Humanity looks around, unsure of how to react to this offer. Before it can come up with a response, Monty Hall continues his torrent of words.
“These doors (if they exist) can be found by animals and humans, both. That is to say, dear humans, you can learn how animals search this cave, and use those methods, You can use your own methods, or some combination thereof. You might find these doors today afternoon, next week, next year, or who know, maybe never! But if you do find these other doors, one of them will be the fastest ticket to Life, The Universe and Everything.”
While we’re processing this, Monty moves on. There’s no stopping the guy, apparently.
“But there is a problem. If all of you decide to go through the LLM door, it is going to be difficult to find these other doors. That’s because you need to appreciate how long it took to find this one door, and how difficult it is going to be to get all of you through it. So if you double down on this door, good luck, but you almost definitely will not be able to continue to search for the other doors.”

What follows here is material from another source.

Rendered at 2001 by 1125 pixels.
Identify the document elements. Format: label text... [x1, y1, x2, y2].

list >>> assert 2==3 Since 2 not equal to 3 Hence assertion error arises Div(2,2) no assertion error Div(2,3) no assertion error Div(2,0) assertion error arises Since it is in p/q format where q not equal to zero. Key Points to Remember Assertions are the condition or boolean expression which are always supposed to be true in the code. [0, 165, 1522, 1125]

He stops, finally, and seems disinclined to continue. He waits there, quietly but expectantly.
Dwarkesh and his team say the answer is clear, we should go through the LLM door (duh!).
Richard Sutton and his team say the answer is clear, we should stay and explore the cave for these other doors (this team also says duh!).
You get the casting vote.
(Please note that this post relies heavily on analogies, and I’m making a slightly different point than what is usually treated as being the central insight of the Monty Hall problem - see footnote 5. Also, this is not what either Sutton or Dwarkesh are saying! This is my attempt at understanding why Sutton is saying what he is.)
Try this prompt when you ask your LLM of choice about Temporal Difference: Explain what temporal difference is as simply as possible, and explain to me what this has to do with AI getting better at backgammon and chess. Give me the full story, and tell it to me like a raconteur would - but grounded in actual facts, please.
And AI, by definition, is worth thinking about.
It’s my thought experiment, so allow me my flights of fancy
The TMKK of the Monty Hall problem is that it is always advisable to switch and especially so in the case of very large sample spaces. And so I’m inclined to agree with Sutton. Whether we should be opening any of these doors at all, including the LLM one, is a whole other question. But the LLM door is unlikely to be the best one, that is what the Monty Hall problem tells you.